Hier, beim BREXIT, ist die Sache aber viel komplexer: in der Folge des noch einfach zu ratifizierenden Beitritts kam es dann, aufgrund der Ermächtigung im Beitrittsgesetz, zu tausenden Gesetzen und Verordnungen, die aufgrund EU-Richtlinien ins nationale Recht übernommen wurden/übernommen werden mußten. Zu jeder einzelnen mußte das Parlament ein Umsetzungs-Gesetz erlassen oder einer Verordnungsermächtigung eines Ministeriums zustimmen. Es wäre geradezu undemokratische diktatorische Willkürherrschaft, wenn nun eine Regierung das alles 'auflösen' können sollte (wie denn? Per Führererlaß - sehnen sich die Entrüster danach zurück?) - im Alleingang. Wie gesagt, es geht nicht um den BREXIT an sich - es geht um die tausende Rechtsvorschriften, die parlamentarisch zustandekamen, eben weil die Exekutive nichts tun darf, was die Legislative nicht irgendwie genehmigt hat, und umgekehrt sollte sie auch nichts für ungültig erklären können, was die Legislative als geltendes Recht gesetzt hatte. Wer etwas anderes will, wünscht sich damit die Notverordnungen der Weimarer Republik zurück, die von einem dementen Reichspräsidenten unterzeichnet, aber von dessen nicht gewähltem Sohn erstellt wurden. Will man das?

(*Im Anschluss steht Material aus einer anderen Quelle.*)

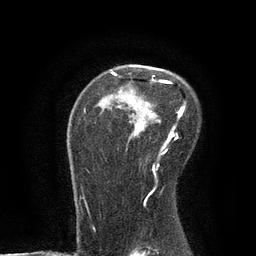
Breast MRI, one axial slice; cropped to one breast; dynamic contrast-enhanced series, time point 2 of 7 at this slice position (early post-contrast); 3 T; TE 2.1 ms, TR 4.7 ms; 2 mm slice thickness; 256 × 256 image matrix, field of view 170 × 170 mm. Female patient.
Annotated regions visible in this slice (semi-automatically segmented with operator editing):
- enhancing-tissue mask used for the functional tumour volume (all voxels passing the contrast-enhancement thresholds inside the analysis volume; usually the tumour): box from (x=84, y=71) to (x=186, y=174) px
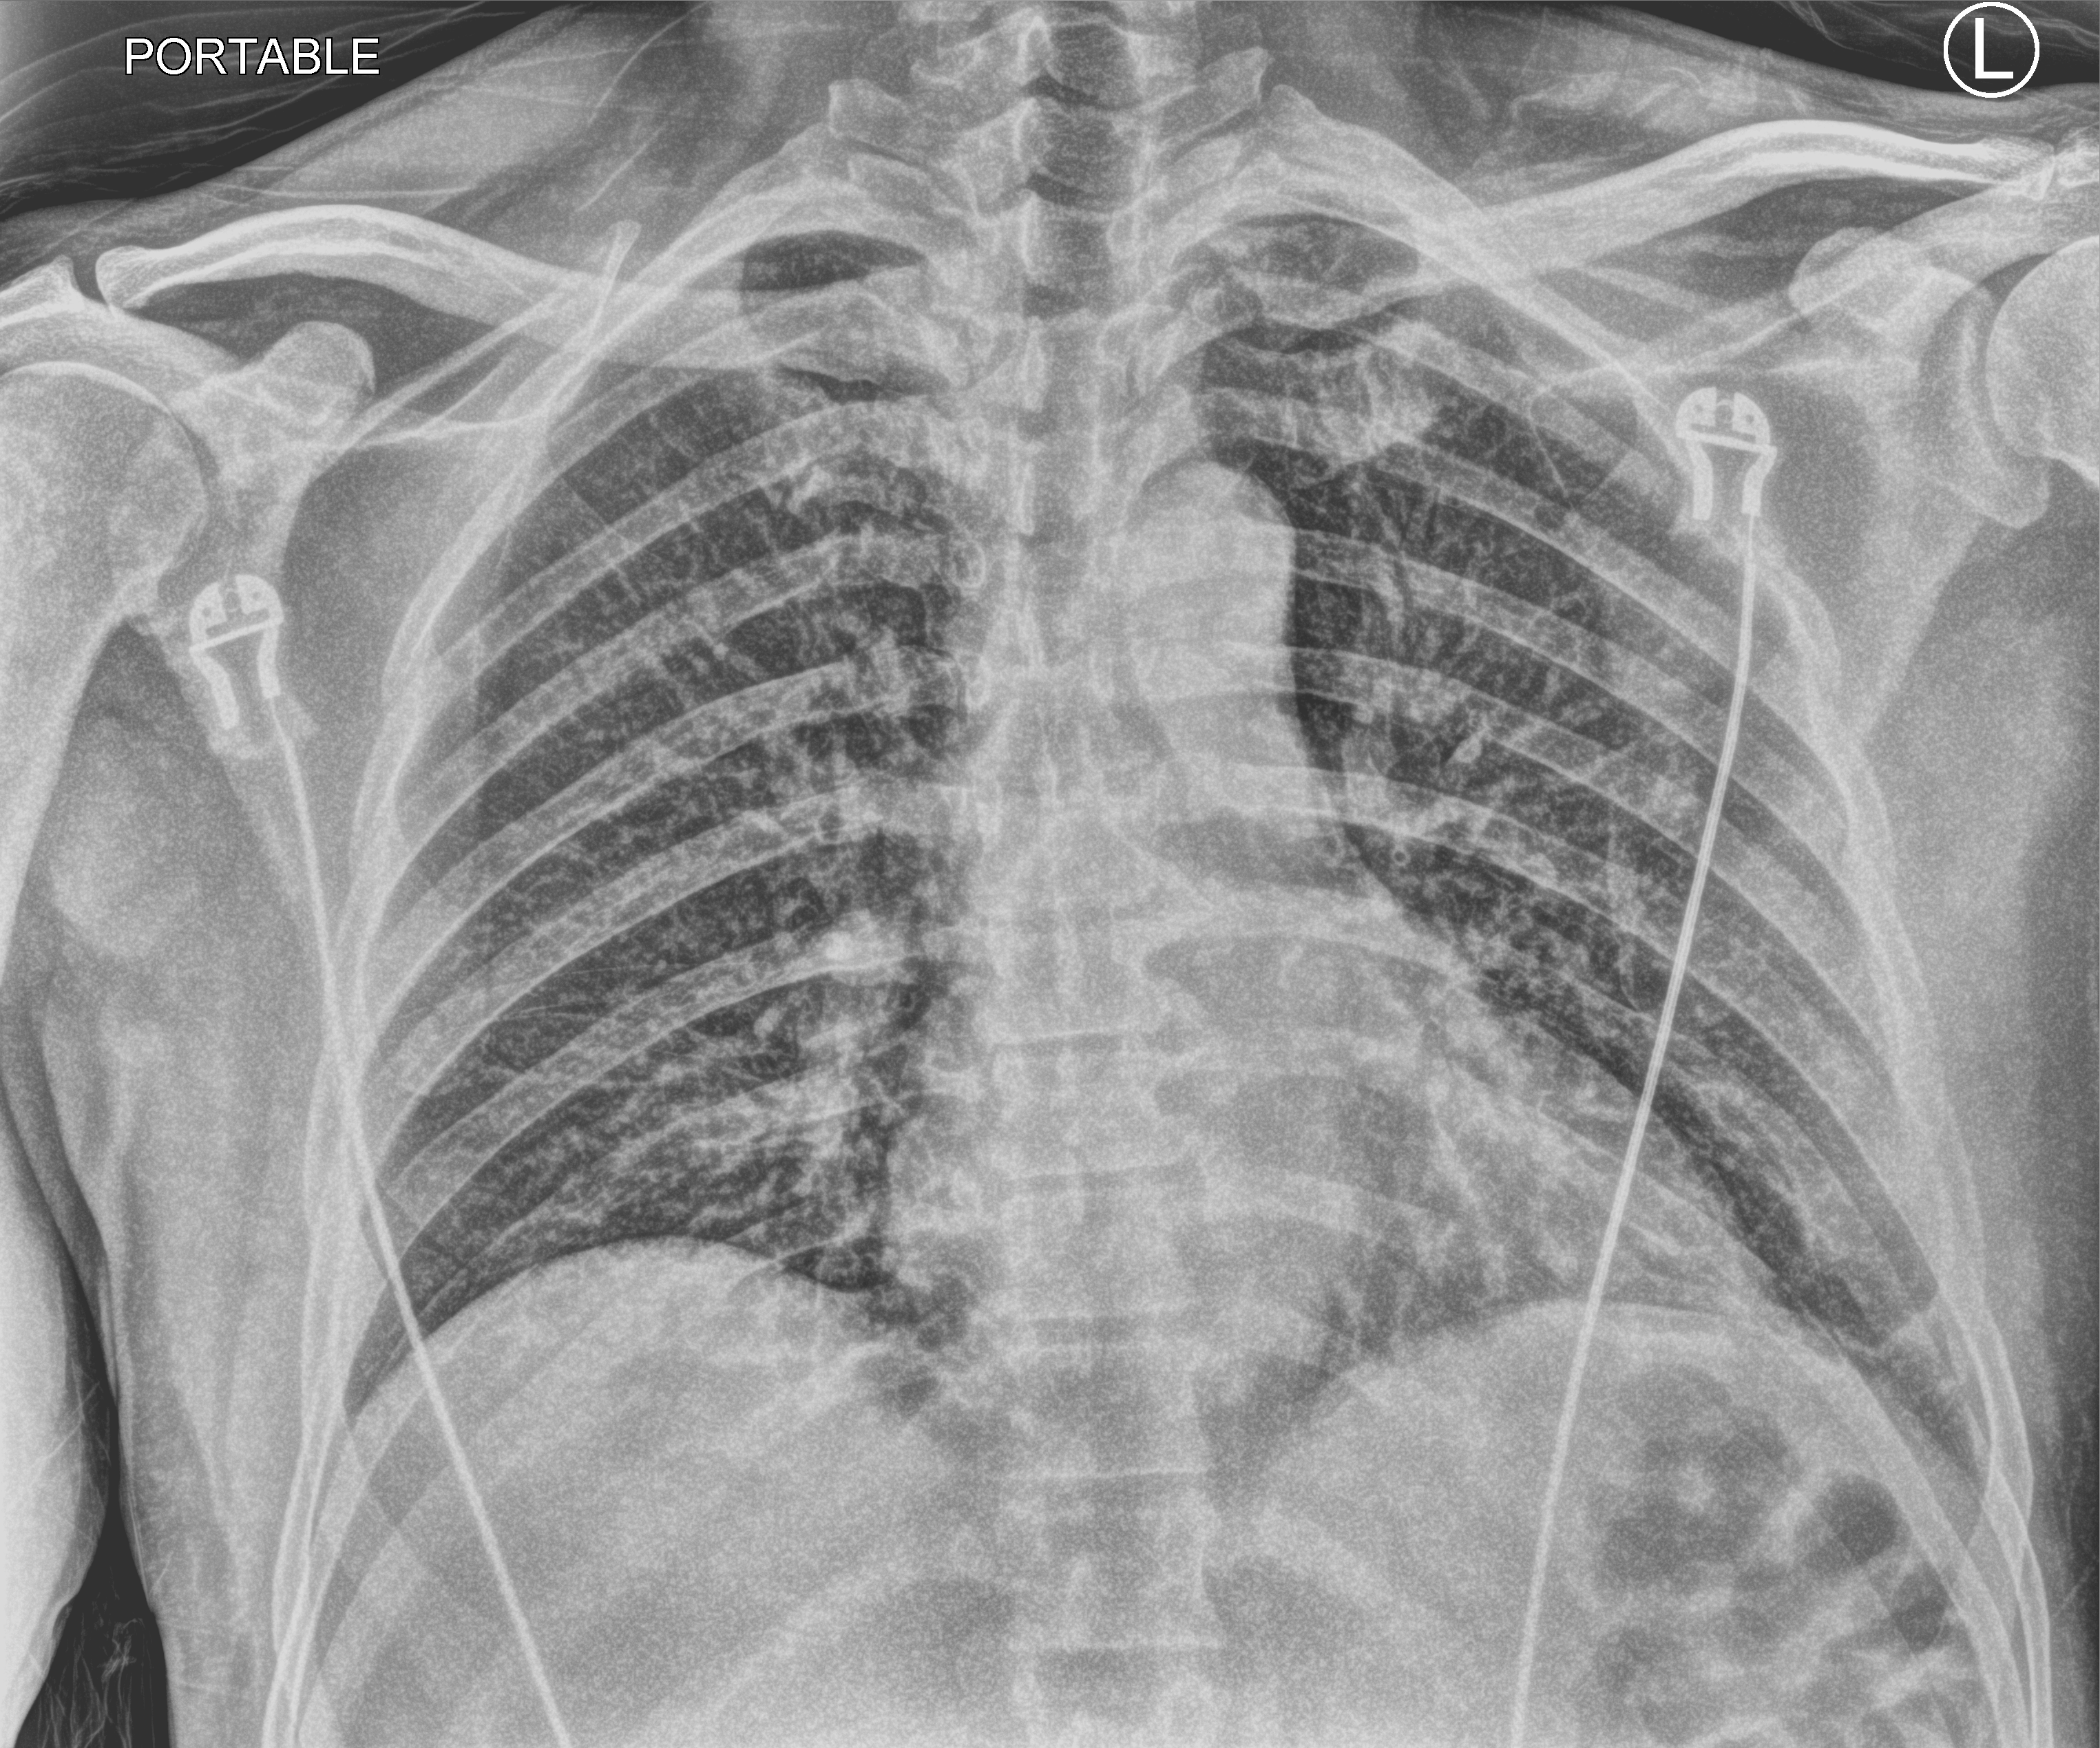
Portable chest radiograph; anteroposterior (AP) projection. Patient hospitalised with COVID-19; male, aged 18–59 years.
From the hospital-stay record, not from the radiograph (when in the stay this image was taken is not recorded):
- length of hospital stay: 1 day
- mechanically ventilated during this hospital stay: no
- admitted to intensive care during this hospital stay: no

Davon getrennt ist die Frage zu beantworten und ich denke, wenn man den noch zu veröffentlichenden Gesamt-Urteilstext liest, wird dies auch nirgends so erlaubt, ob das britische Unterhaus nun 'mir-nichts-Dir-nichts' den BREXIT als solchen ins Gegenteil verkehren könnte. Volksabstimmungen, auch in der Schweiz, geben weltweit den gesetzgebenden Organen eine Richtung vor, ein Minimum des zu regelnden, hinter das das Parlament regelmäßig nicht zurück kann; d.h. das Parlament kann nicht den Austritt nicht beschließen. Und wenn, wäre das ein Staatsstreich, für den dasselbe Gericht dann noch deutlichere Worte fände als soeben.

Aber die Feinheiten sind am Ende stets eine qualvolle Abstimmung mit hunderten anderen Gesetzen, die unmöglich allein in einer Volksabstimmung bewältigt werden könnte. So mußte z.B. für das Gesetz über gleichgeschlechtliche Lebenspartnerschaften in Deutschland auch das ... Margarinegesetz geändert werden (und sicher nicht wegen der Verwendung der Butter in 'Der letzte Tango in Paris') - siehe § 39.

Also: sollte dagegen das britische Unter- und Oberhaus den (übrigens knappen) Volkswillen nicht respektieren und daraus einen "Brein" machen, wie schon oft spekuliert wurde, als der Kater am Tage danach einzusetzen begann (etwa, als klar wurde, daß Schottland und Nordirland das anders sehen und damit seit Jahrhunderten der alte irische Traum, Nordirland von Großbritannien zu lösen, evtl. einen Schritt näher gerückt sein könnte), dann entrüste ich mich auch.